When can an entrepreneur publicly play radio or television on his premises?
According to Article 24, Section 2 of the Copyright and Related Rights Act, an entrepreneur has the right to publicly use radio and television sets owned by them as part of their business activity, if this is not connected with obtaining financial benefits. Otherwise, the entrepreneur will be required to sign a license agreement with organizations for the collective management of copyright or related rights. This is a statutory license, which is a derogation from the principle of paid use of copyright property rights. The condition for using it is the integrity and simultaneity of the broadcast with the original broadcast. “Signals from the original broadcast must therefore be received using a collective antenna, and then amplified and transmitted by cable. However, collecting signals and transmitting them at a later time or introducing a selection in the program is no longer considered a permitted activity; it therefore goes beyond the framework of permitted use.” (Copyright prof. dr hab. Janusz Barta, 2008, CH BECK, p. 449). It should be emphasized that the license provided for here does not cover the playback of records or cassettes.
Who bears the burden of proof that the public performance of music is not associated with financial gain?
Article 24 section 2 of the Act does not provide for a presumption of the lack of financial benefits resulting from the reception of, among others, a radio programme in a publicly accessible place. In its judgment of 18 November 2004 in case V CK 243/2004, the Supreme Court assumed that the burden of proving that an entrepreneur does not derive benefits from the public performance of music rests with the owner of these devices. Therefore, it must be proven that playing music, e.g. in a shop, pub or hairdressing salon, does not influence consumers’ decisions and thus does not even have an indirect effect on the turnover of the facility.
What circumstances should be taken into account when assessing whether an entrepreneur derives financial benefits from the public performance of music?
The construction of the cited provision of the Act comes down to the interpretation of the concept of obtaining financial benefits and makes the necessity of concluding an agreement with collective management organizations dependent on its occurrence. The following circumstances will have a significant impact on the occurrence of this premise: the nature of the business activity conducted, the type of equipment from which the music is played, the method of playback, the frequency of public playback, or the location in the premises where the equipment is located.
When do situations arise in which the reception of works broadcast in a radio programme does not have even an indirect impact on the conduct of business activity and the achievement of financial benefits therefrom?
The Court of Appeal in Katowice, in its judgment of 14 March 2008 (file reference I ACa 102/08), took the position that the possibility of proving the lack of financial gain cannot be an empty record and that there may be situations in which the reception of works broadcast in the radio programme does not even indirectly affect the conduct of the business. The defendant presented evidence indicating that the described reception of works broadcast in radio programmes was not related to the conducted business and that there was no possibility of obtaining any financial gain from it.

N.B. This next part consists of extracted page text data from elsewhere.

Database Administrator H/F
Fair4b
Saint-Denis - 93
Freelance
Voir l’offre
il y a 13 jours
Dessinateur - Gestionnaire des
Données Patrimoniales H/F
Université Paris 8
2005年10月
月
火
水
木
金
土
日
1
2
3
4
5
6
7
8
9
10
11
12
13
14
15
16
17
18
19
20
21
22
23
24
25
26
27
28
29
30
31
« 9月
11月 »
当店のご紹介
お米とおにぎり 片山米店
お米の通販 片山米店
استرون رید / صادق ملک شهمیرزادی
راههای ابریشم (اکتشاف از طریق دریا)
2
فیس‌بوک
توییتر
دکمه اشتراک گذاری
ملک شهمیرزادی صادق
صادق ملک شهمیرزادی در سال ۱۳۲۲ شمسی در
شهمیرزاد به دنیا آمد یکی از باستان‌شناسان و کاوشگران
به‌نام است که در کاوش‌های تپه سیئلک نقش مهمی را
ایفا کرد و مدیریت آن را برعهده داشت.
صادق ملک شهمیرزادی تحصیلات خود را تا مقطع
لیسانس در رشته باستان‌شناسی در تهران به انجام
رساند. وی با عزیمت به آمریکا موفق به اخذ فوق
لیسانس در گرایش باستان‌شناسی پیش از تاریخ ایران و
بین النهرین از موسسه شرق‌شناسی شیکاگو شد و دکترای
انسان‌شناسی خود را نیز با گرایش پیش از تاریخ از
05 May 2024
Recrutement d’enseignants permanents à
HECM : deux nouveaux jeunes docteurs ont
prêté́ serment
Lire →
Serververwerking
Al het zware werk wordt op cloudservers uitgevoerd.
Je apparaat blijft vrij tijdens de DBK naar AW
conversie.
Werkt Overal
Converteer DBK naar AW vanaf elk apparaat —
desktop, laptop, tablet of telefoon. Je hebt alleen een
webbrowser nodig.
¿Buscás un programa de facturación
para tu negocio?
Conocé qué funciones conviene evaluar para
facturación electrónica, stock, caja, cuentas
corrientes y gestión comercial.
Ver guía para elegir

In this case, the defendant claimed that in the premises run by the company, which had the nature of a canteen, there was a music set in which the tape recorder and CD player were broken and that it was mainly used by him as a radio. Radio broadcasts were received irregularly, exclusively for his needs and those of the employed staff. The lack of an antenna and the low quality of the receiver made it impossible to play the programme for consumers. Using it had no impact on the turnover of the premises. In addition, the most frequently played station was a station broadcasting religious programmes.
In another case, the Court of Appeal in Kraków, in its judgment of 4 April 2000, in case I ACa 239/2000, found that “it cannot be assumed that in a situation where listening to music is a secondary purpose resulting from the intention to purchase a record or cassette containing a recording sought by a customer of a music store or to check whether the record or cassette is not technically defective, we are dealing with playing them in public, within the meaning of the provisions of the discussed act. A relatively short stay of a customer in order to purchase a record or cassette with a music recording cannot be treated as receiving a music recording in public. Inspections carried out in the defendant’s store showed the presence of customers in the number of 2 to 7 people, and the evidence collected in the case does not indicate that their interest went beyond the mere desire to purchase the goods available in the store”.